South Carolina Republicans on Friday asked the state's highest court to stop a recount of votes in Richland County, arguing that a GOP candidate fairly won a disputed legislative race.
The state party made the request to the Supreme Court a day after a circuit judge ordered that ballots and voting machines in Richland County be guarded by state police while state election officials reviewed them. County election officials had planned to certify election results Friday, but that process is on hold.
State election officials said they planned to begin their count Friday afternoon.
State Democrats were originally granted a recount of votes in House District 75, a disputed legislative race in the county that includes South Carolina's capital city, arguing in court papers that officials didn't have enough voting machines or adequately fix ones that broke down on Election Day. The recount was expanded county-wide several hours later.
Richland County's preliminary tally shows Republican Kirkman Finlay as the race's unofficial winner by a narrow margin _ less than 300 votes.

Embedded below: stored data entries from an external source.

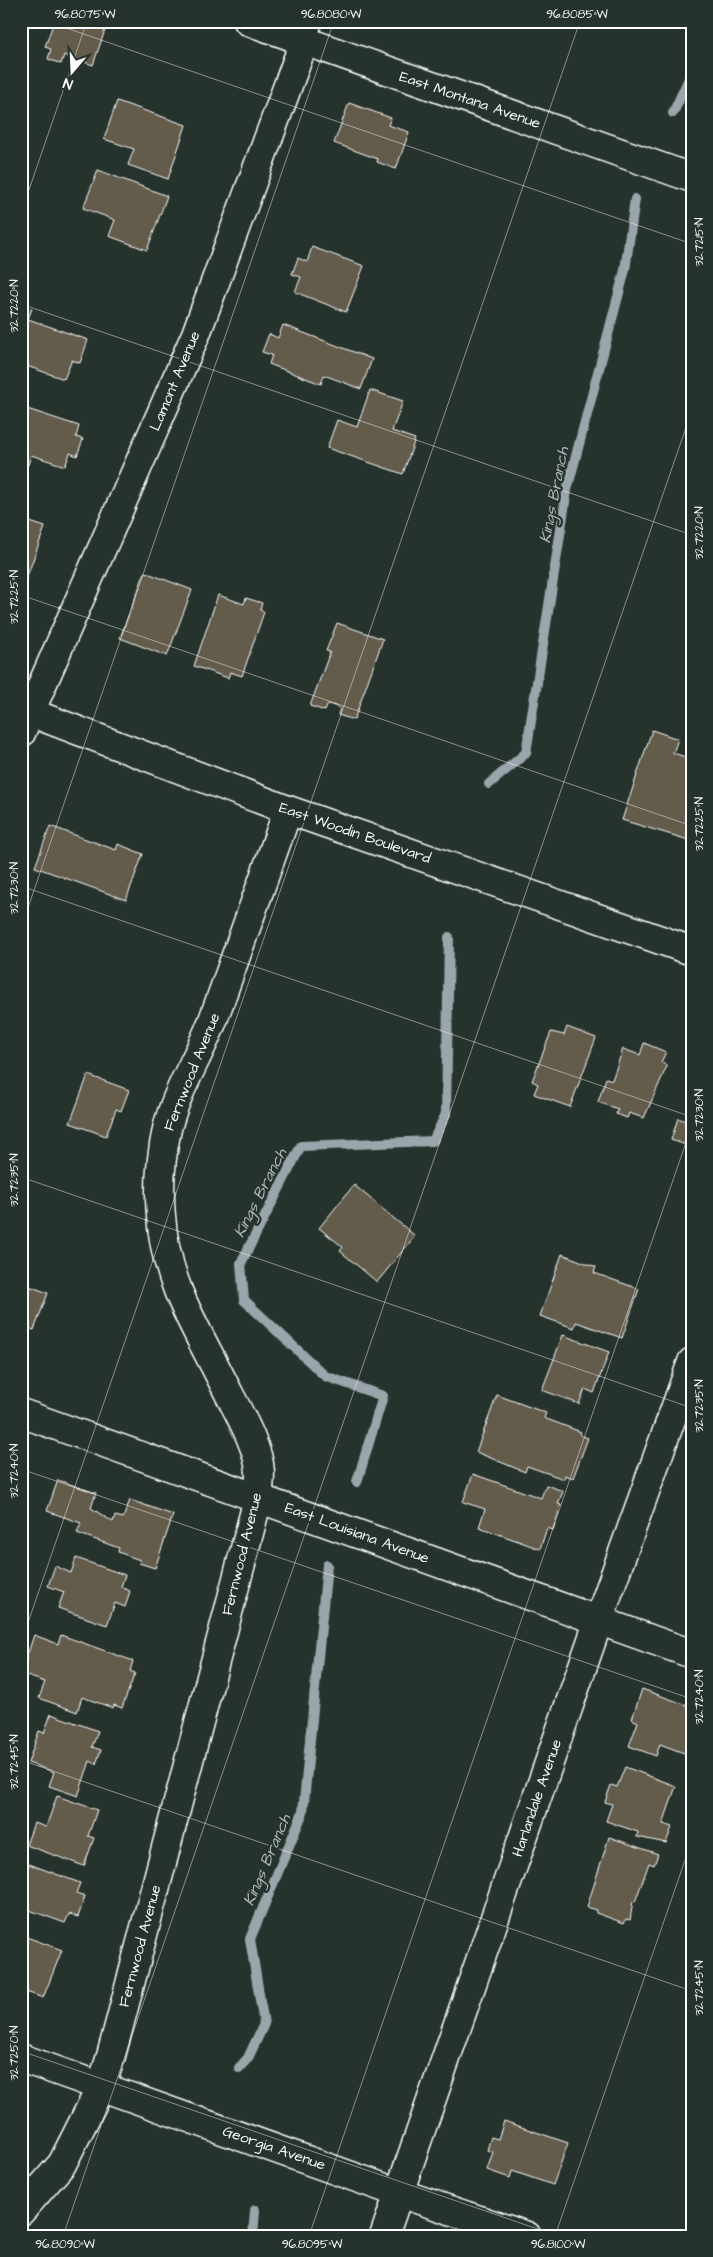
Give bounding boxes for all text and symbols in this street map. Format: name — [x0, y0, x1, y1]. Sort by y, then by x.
text: 96.8075°W — [54, 6, 116, 23]
text: 96.8080°W — [301, 6, 362, 23]
text: 96.8085°W — [546, 6, 609, 23]
north arrow — [48, 48, 98, 98]
street label: East Montana Avenue — [397, 66, 543, 134]
text: N — [60, 72, 76, 94]
text: 32.7215°N — [691, 217, 708, 267]
text: 32.7220°N — [6, 279, 23, 333]
street label: Lamont Avenue — [145, 328, 205, 434]
water label: Kings Branch — [534, 444, 575, 545]
text: 32.7220°N — [691, 506, 708, 560]
text: 32.7225°N — [6, 569, 23, 624]
text: 32.7225°N — [691, 796, 708, 851]
street label: East Woodin Boulevard — [276, 797, 434, 869]
text: 32.7230°N — [6, 861, 23, 914]
street label: Fernwood Avenue — [159, 1010, 225, 1134]
text: 32.7230°N — [691, 1088, 708, 1141]
water label: Kings Branch — [228, 1144, 293, 1242]
text: 32.7235°N — [6, 1153, 23, 1207]
text: 32.7235°N — [691, 1379, 708, 1433]
text: 32.7240°N — [6, 1443, 23, 1498]
street label: Fernwood Avenue — [217, 1490, 267, 1618]
street label: East Louisiana Avenue — [282, 1497, 432, 1569]
text: 32.7240°N — [691, 1669, 708, 1724]
text: 32.7245°N — [6, 1734, 23, 1790]
street label: Harlandale Avenue — [507, 1736, 567, 1860]
water label: Kings Branch — [238, 1810, 297, 1909]
street label: Fernwood Avenue — [114, 1883, 166, 2009]
text: 32.7245°N — [691, 1960, 708, 2016]
text: 32.7250°N — [6, 2025, 23, 2081]
street label: Georgia Avenue — [219, 2121, 328, 2176]
text: 96.8090°W — [35, 2236, 96, 2253]
text: 96.8095°W — [282, 2236, 343, 2253]
text: 96.8100°W — [531, 2236, 586, 2253]

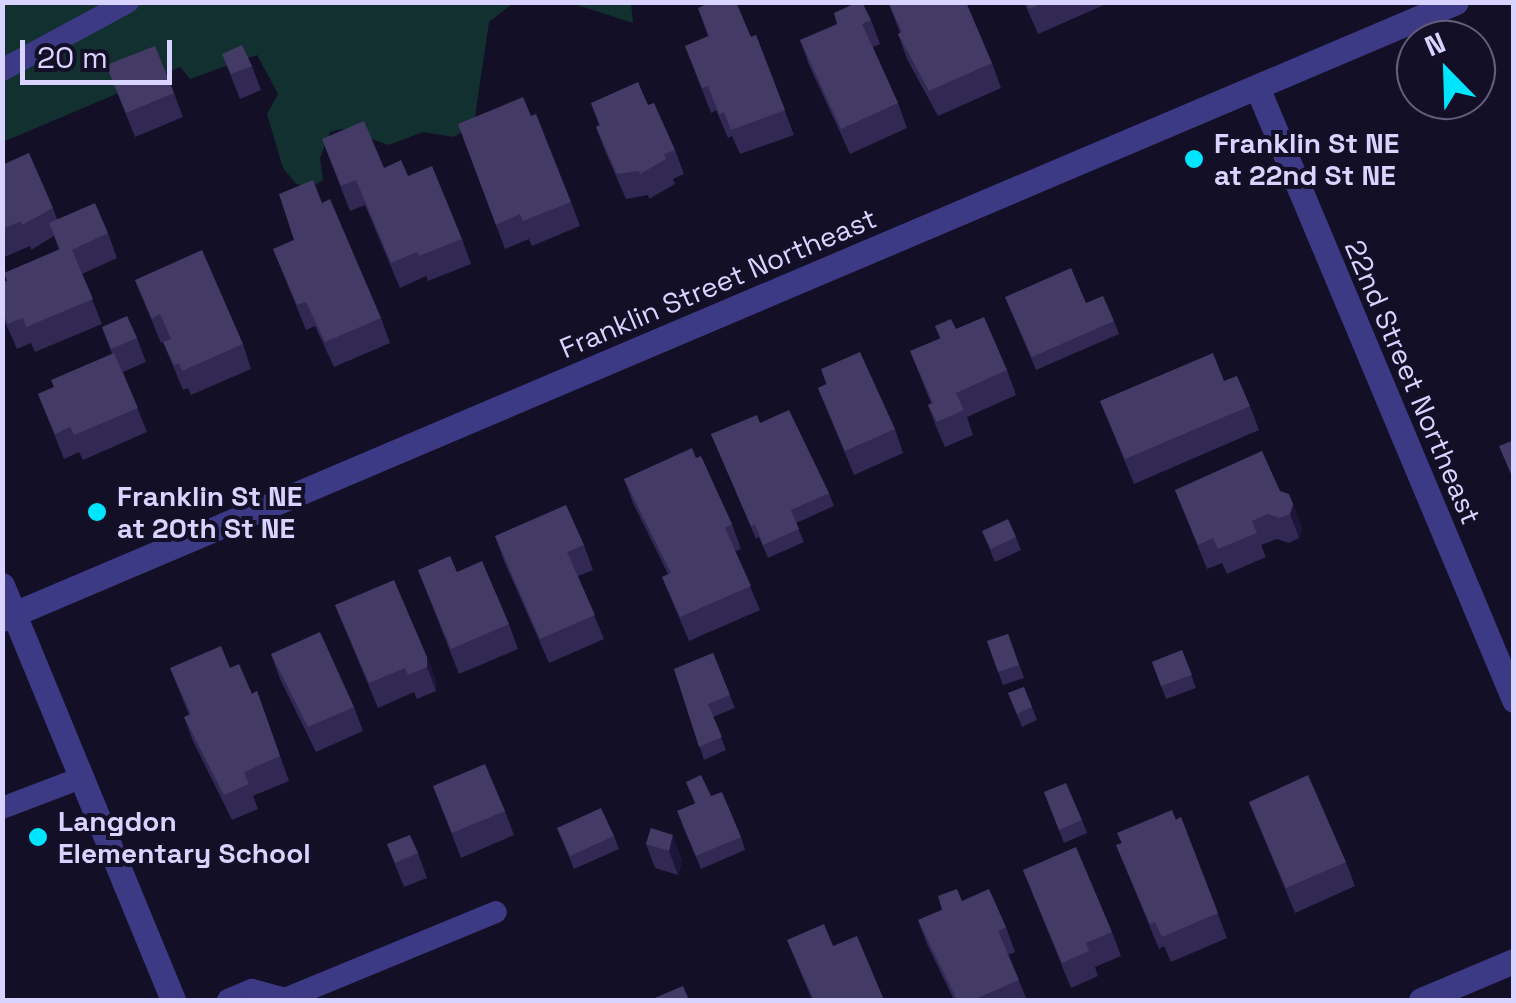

Democrat Joe McCulloch is challenging those results, and the circuit judge who ordered the recount has set a hearing for Nov. 13.
Election officials "have demonstrated the threat of immediate and irreparable injury in the form of the certification of election results that have been marred by unlawful election procedures and vote tabulation procedures," Judge Casey Manning wrote in his order. "The public is entitled to an independent and thorough review of these procedures and tabulations."
Based on results provided by election officials, The Associated Press called the race on Election Day for McCulloch. The AP withdrew that call after election officials changed vote tallies to show Finlay in the lead and has not declared a winner.
A cascade of Election Day problems delayed the county's unofficial results until late Wednesday. Officials cited long voting lines, too few machines and broken counting scanners. Some voters reportedly waited up to six hours.
State Election Commission spokesman Chris Whitmire has said Richland County was the only one of the state's 46 counties in the state that reported serious problems. County officials have not explained how the problems occurred.
In court papers filed Friday, a Republican Party attorney said Manning didn't have the authority to issue rulings related to legislative elections and said the Democrats' decision to take the matter to court was "eroding public confidence in South Carolina's elections."
State GOP executive director Matt Moore said in a statement Friday that Finlay had fairly won the disputed House race and decried "politically-connected Democratic Party lawyers" for getting "special treatment" in being granted the recount.
In the request for the temporary restraining order, Democratic Party executive director Amanda Loveday is represented by Dick Harpootlian _ a Columbia attorney who also chairs the state Democrats. Loveday said Friday that Republicans' actions showed they were more concerned with political results than fixing voting problems.
It wasn't known when the Supreme Court would rule on the request to halt the recount.